L’enterrement des câbles et leur blindage réduisent ces signaux, limitant les risques d’interférence. Le facteur principal reste la nourriture: si les proies abondent, les squales s’arrêtent; sinon, ils passent.
Courants canalisés, turbulences et lumières nocturnes
Autour des mats, le courant accélère, ralentit, puis tourbillonne. Ce jeu de micro-hydrodynamique favorise le plancton, qui attire les larves et les juvéniles de poissons. Là-dessus se greffent des variations de lumière liées aux balisages et aux opérations nocturnes, créant des halos où proies et prédateurs se croisent.
Des études en imagerie acoustique montrent des bancs plus denses près des zones de sillage. « Ce n’est pas la pale qui attire, c’est le microclimat sous la ligne de flottaison », glisse un ingénieur écologue.
Poulpes et seiches: cachettes, chasses et nurseries
Les poulpes trouvent dans les enrochements des tanières idéales, avec des anfractuosités où stocker des coquilles et attendre l’affût. Les seiches, elles, cherchent des supports solides pour fixer leurs oeufs en grappes — les bases, câbles accessoires et cordages font office de substrats précieux au printemps.
Cette plasticité écologique explique leur présence fidèle: des abris sûrs, des proies concentrées, et des surfaces où la reproduction gagne en succès. « Donnez-leur du relief, elles vous rendent de la descendance », sourit une spécialiste des céphalopodes.
Pourquoi ces espèces ensemble, au même moment
L’assemblage tient à une chaîne opportuniste: invertébrés sur acier, petits poissons sur invertébrés, céphalopodes sur poissons, requins sur tout ce qui bouge. La structure accélère les rencontres, comme un carrefour où les trajets se croisent plus souvent. Le résultat, c’est une oasis trophique intermittente, calée sur les marées, la saison et les travaux.
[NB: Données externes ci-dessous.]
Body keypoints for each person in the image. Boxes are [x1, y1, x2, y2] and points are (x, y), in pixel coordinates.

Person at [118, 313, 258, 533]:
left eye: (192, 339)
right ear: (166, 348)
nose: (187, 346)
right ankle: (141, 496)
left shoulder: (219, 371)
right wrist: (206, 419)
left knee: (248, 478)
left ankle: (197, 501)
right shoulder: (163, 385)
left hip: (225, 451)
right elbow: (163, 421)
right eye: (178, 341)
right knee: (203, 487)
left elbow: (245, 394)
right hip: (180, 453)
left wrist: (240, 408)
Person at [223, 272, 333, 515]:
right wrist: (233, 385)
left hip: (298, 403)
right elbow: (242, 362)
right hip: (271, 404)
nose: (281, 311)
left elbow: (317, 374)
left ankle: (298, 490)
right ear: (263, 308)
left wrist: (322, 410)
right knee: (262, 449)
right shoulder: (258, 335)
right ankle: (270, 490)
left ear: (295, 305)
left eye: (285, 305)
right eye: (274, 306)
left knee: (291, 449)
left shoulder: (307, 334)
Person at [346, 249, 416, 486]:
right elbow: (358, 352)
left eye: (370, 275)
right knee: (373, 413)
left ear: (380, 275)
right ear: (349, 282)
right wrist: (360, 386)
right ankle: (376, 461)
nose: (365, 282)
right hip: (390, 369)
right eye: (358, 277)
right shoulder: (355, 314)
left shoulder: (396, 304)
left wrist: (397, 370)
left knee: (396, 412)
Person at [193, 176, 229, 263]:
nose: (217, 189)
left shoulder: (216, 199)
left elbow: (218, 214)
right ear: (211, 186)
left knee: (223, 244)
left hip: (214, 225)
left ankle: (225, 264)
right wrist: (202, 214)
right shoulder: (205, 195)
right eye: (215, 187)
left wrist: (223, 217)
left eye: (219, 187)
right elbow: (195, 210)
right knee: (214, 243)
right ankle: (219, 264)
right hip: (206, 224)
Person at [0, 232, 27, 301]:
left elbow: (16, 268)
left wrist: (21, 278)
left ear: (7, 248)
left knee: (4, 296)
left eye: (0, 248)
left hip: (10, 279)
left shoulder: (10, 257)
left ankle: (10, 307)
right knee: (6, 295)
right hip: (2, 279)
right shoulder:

« Nous ne voyons pas des animaux attirés par les pales, mais par ce qui se passe dans les deux premiers mètres autour du socle », martèle une équipe de monitoring.
Concilier énergie et faune: leviers concrets
Pour renforcer les bénéfices et limiter les risques, les gestionnaires testent des mesures pragmatiques:
- Enrochements « éco-conçus » avec granulométrie mixte pour multiplier les micro-habitats
- Câbles mieux enterrés et blindés pour atténuer les champs externes
- Balisage lumineux plus dirigé et discret, respectant l’obscurité marine
- Fenêtres de travaux saisonnières pendant les pics de reproduction
- Suivi par caméras et hydrophones, avec ajustements adaptatifs
Ce que les chercheurs scrutent encore
Reste à mesurer l’ampleur sur le long terme: ces agrégations sont-elles des pièges écologiques ou de vrais gains démographiques? Les réponses varient selon les espèces, l’âge des parcs et la densité des machines. Les premiers retours montrent des contrastes: certaines communautés explosent, d’autres se déplacent.
La clé sera une planification fine, qui traite chaque site comme un écosystème et non comme un simple chantier. À ce prix, des turbines peuvent jouer un rôle de corridor, reliant des habitats clairsemés, sans devenir des aimants à risques.
Le message final des biologistes
Ce que l’on observe n’est ni un miracle, ni une anomalie: c’est la réponse prévisible de la vie à du relief, de la matière et de l’énergie redistribuée. Les animaux viennent parce que la nourriture s’y concentre, parce que des abris réapparaissent, et parce que des signaux faibles les orientent. « Une infrastructure qui devient écosystème n’est pas une fatalité, c’est un choix de conception », rappellent les biologistes. Et c’est là, tout près des fondations, que cette transformation est la plus lisible.